AI Development Levels

From my understanding, at its core, an agent can be understood as a generative model wrapped with reinforcement learning—essentially, a model that, in addition to optimizing for next-token prediction, also incorporates a value function to guide its actions.

This framework makes sense to me, at least for now, so let's run a quick thought experiment:
Could we categorize human cognitive abilities in a similarly progressive way?

If we temporarily set aside the social roles and significance of different cognitive styles and instead focus solely on intellectual competence, we might get a hierarchy like this:

  • To become an organizer, one must first be an innovator.
  • To be an innovator, one must first function as an agent.
  • To be an agent, one must first be a reasoner.

This idea emerged from a recent personal realization.

Lately, I've been reassessing my decision-making framework, realizing that I never defined a clear value function for myself.

I've been navigating between short-term external feedback loops and scattered reward signals (such as periodic reflections and project-based feedback). But these are, at best, immediate reward functions.

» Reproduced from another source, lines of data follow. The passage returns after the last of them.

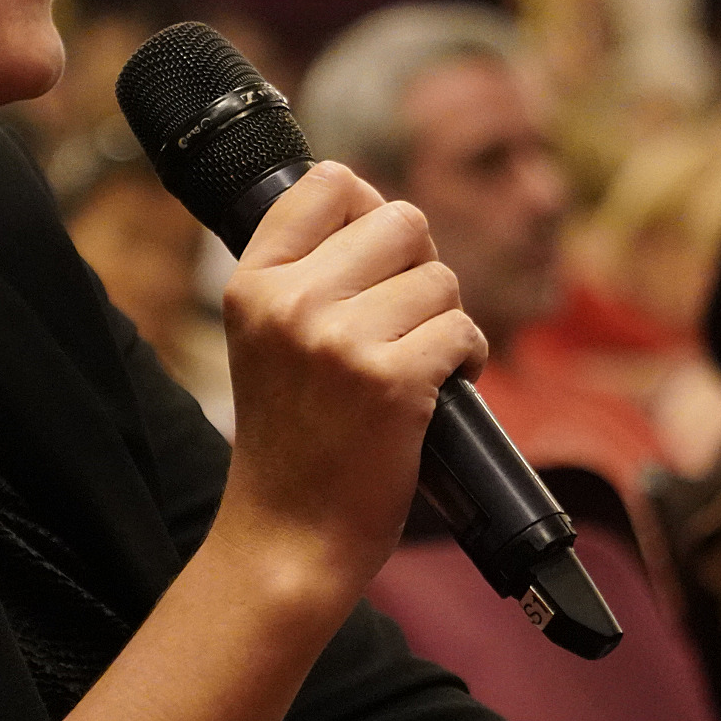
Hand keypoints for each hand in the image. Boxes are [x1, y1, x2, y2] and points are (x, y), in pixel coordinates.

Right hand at [212, 162, 485, 604]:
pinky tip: (442, 390)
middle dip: (419, 269)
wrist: (288, 537)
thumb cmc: (292, 438)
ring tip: (415, 365)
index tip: (373, 258)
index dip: (368, 211)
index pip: (329, 183)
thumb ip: (306, 271)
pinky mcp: (393, 382)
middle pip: (402, 221)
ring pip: (441, 281)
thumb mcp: (266, 339)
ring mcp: (340, 341)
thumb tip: (379, 204)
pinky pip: (463, 331)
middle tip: (402, 321)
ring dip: (445, 322)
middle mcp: (291, 303)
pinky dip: (468, 360)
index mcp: (252, 283)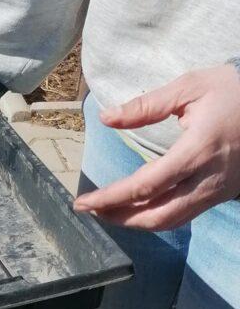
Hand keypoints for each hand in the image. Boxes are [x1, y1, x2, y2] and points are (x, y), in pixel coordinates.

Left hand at [74, 65, 239, 228]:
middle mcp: (208, 178)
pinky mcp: (221, 194)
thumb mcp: (192, 86)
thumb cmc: (236, 92)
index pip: (145, 185)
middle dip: (119, 218)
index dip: (111, 198)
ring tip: (109, 211)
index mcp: (198, 149)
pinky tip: (138, 207)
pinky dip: (157, 216)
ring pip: (171, 221)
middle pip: (156, 215)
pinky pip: (184, 214)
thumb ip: (147, 104)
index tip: (84, 202)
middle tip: (91, 210)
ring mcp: (217, 190)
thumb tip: (107, 118)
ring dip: (136, 222)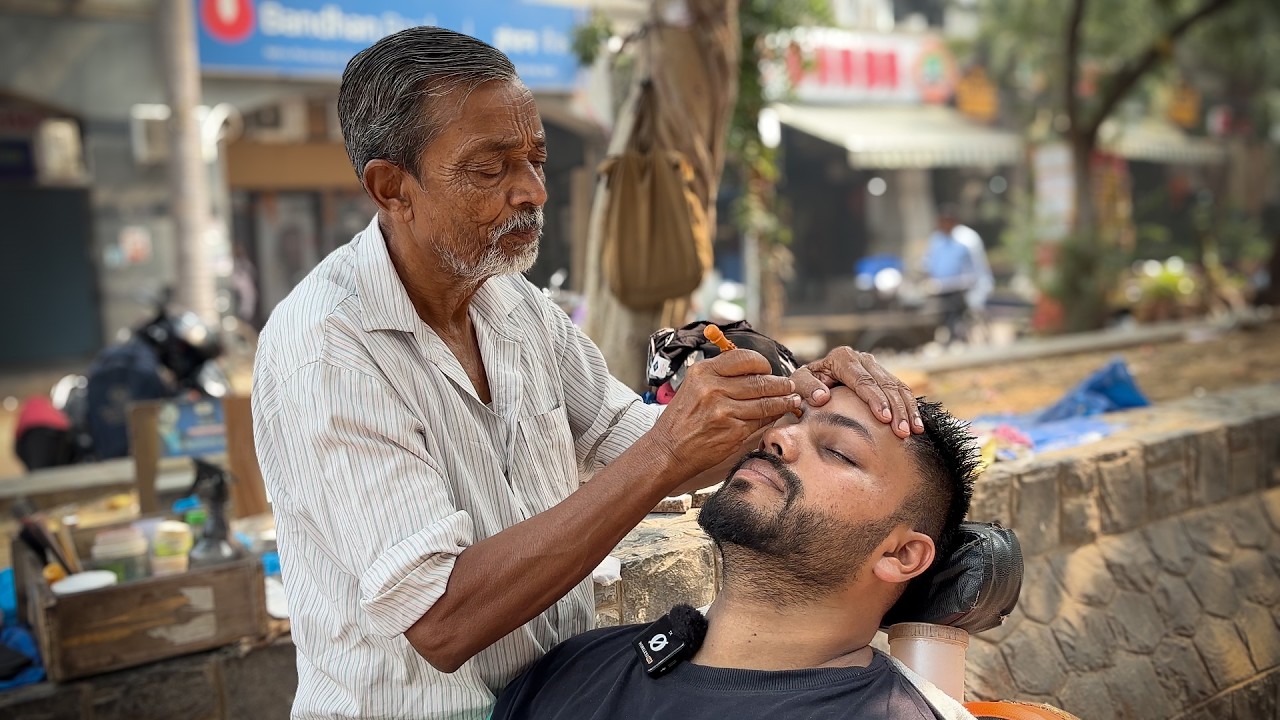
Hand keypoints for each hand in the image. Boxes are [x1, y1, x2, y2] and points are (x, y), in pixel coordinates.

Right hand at [649, 350, 801, 479]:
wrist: (668, 449)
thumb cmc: (681, 419)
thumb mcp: (693, 386)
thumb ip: (719, 376)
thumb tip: (753, 372)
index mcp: (703, 372)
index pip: (744, 358)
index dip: (762, 363)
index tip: (768, 369)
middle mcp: (713, 388)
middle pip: (759, 380)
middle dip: (780, 383)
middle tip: (789, 385)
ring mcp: (724, 411)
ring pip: (765, 401)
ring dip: (784, 400)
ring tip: (792, 399)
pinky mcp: (733, 431)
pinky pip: (761, 420)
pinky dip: (773, 416)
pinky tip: (779, 414)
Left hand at [791, 347, 921, 437]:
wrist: (812, 380)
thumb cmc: (804, 385)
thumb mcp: (797, 384)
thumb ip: (806, 388)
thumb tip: (823, 397)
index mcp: (842, 358)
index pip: (862, 381)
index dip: (875, 399)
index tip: (883, 418)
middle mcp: (861, 358)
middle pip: (884, 384)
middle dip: (896, 409)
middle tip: (902, 431)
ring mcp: (874, 366)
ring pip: (897, 386)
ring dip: (907, 409)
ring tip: (914, 430)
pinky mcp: (883, 375)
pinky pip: (901, 390)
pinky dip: (910, 407)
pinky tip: (917, 424)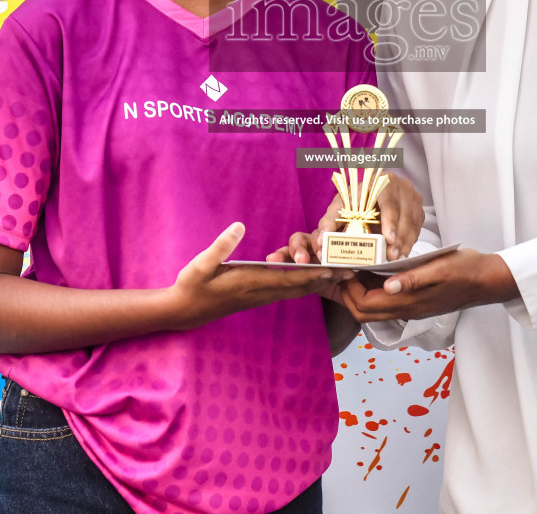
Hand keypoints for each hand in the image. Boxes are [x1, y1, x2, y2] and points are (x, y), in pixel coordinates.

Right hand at [168, 223, 350, 328]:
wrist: (184, 310)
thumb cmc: (192, 285)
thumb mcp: (201, 263)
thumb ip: (221, 246)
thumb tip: (239, 226)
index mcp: (251, 282)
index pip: (289, 278)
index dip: (313, 273)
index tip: (335, 268)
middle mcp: (261, 291)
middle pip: (301, 286)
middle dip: (326, 279)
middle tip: (352, 271)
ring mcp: (261, 295)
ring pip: (297, 289)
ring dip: (319, 281)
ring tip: (342, 273)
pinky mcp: (258, 295)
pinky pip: (288, 290)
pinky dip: (305, 283)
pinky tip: (316, 278)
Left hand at [286, 174, 425, 262]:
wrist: (369, 196)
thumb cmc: (353, 202)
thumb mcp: (340, 207)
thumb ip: (329, 221)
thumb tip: (321, 239)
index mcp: (380, 180)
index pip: (389, 199)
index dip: (390, 219)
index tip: (388, 238)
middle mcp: (400, 185)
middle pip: (404, 212)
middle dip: (398, 236)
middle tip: (391, 254)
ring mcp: (412, 196)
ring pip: (413, 221)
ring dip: (405, 241)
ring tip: (396, 257)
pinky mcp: (418, 209)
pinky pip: (418, 227)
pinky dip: (410, 241)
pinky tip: (402, 252)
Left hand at [337, 248, 517, 322]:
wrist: (486, 280)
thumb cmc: (464, 270)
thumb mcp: (439, 268)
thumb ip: (412, 279)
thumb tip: (387, 287)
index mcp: (409, 302)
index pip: (365, 305)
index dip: (349, 289)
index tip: (344, 267)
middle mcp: (406, 310)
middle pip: (363, 313)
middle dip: (348, 294)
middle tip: (344, 269)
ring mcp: (410, 309)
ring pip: (373, 309)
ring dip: (358, 293)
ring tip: (355, 268)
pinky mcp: (414, 303)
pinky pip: (385, 303)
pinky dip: (372, 290)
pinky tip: (373, 271)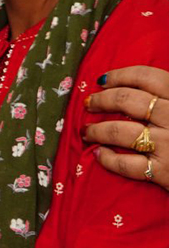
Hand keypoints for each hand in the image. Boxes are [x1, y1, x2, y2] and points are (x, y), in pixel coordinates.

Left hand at [84, 65, 168, 190]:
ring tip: (87, 131)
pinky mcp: (166, 172)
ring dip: (97, 130)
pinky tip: (100, 154)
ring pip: (121, 131)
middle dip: (102, 101)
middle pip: (129, 101)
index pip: (149, 77)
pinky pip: (127, 164)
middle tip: (88, 104)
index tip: (102, 80)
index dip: (120, 75)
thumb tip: (141, 83)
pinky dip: (108, 159)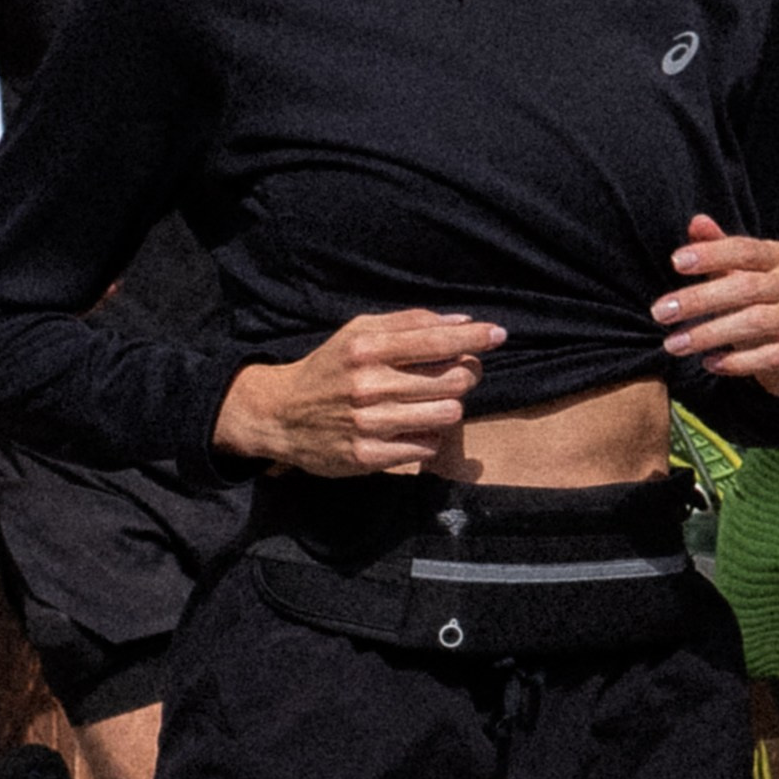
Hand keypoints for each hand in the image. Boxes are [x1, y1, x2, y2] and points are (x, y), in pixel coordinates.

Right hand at [216, 309, 505, 475]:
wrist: (280, 415)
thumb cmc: (328, 369)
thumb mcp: (357, 333)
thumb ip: (408, 324)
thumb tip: (461, 321)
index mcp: (367, 348)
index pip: (435, 340)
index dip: (474, 338)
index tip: (498, 336)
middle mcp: (369, 385)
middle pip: (452, 379)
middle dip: (464, 376)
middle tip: (455, 375)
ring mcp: (369, 424)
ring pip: (446, 415)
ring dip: (447, 409)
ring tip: (429, 404)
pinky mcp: (367, 457)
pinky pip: (426, 447)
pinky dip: (426, 438)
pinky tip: (409, 429)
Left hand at [653, 213, 778, 399]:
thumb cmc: (756, 303)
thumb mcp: (737, 274)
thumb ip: (718, 248)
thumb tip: (696, 222)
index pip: (746, 249)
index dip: (712, 254)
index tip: (676, 262)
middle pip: (747, 286)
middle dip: (699, 299)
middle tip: (660, 312)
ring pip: (756, 322)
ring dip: (709, 334)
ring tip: (673, 344)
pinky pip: (772, 356)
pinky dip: (738, 361)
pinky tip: (709, 363)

A major sticking point is that I haven't explicitly defined what larger system I'm optimizing for. (There are probably other reasons too—I just can't quite analyze them yet. But I suspect that a tendency to people-please has sometimes overridden my pursuit of what I actually want, reinforced by habit and a generally supportive environment.)

This week, I removed certain social media platforms that tend to manipulate self-perception and replaced them with information-dense alternatives. The change was immediately noticeable—my perspective broadened significantly. And under the push of external pressures, I've started re-evaluating the importance of long-term planning, gradually shaping more structured value functions for myself.

Now, why is a value function distinct, and why does it matter?

Unlike an emergent skill or a reactive mechanism that simply responds to external stimuli or new prompts, a value function provides a top-down, long-term guiding principle—something akin to how the frontal lobe performs expected value calculations to restrict decision-making pathways.

Interestingly, one might assume that an objective function should be the true definition of "long-termism." But for humans, the species-wide objective function is likely just survival and reproduction. This means that at an individual level, it's actually the value function—something we actively define ourselves—that becomes the real embodiment of personal long-termism.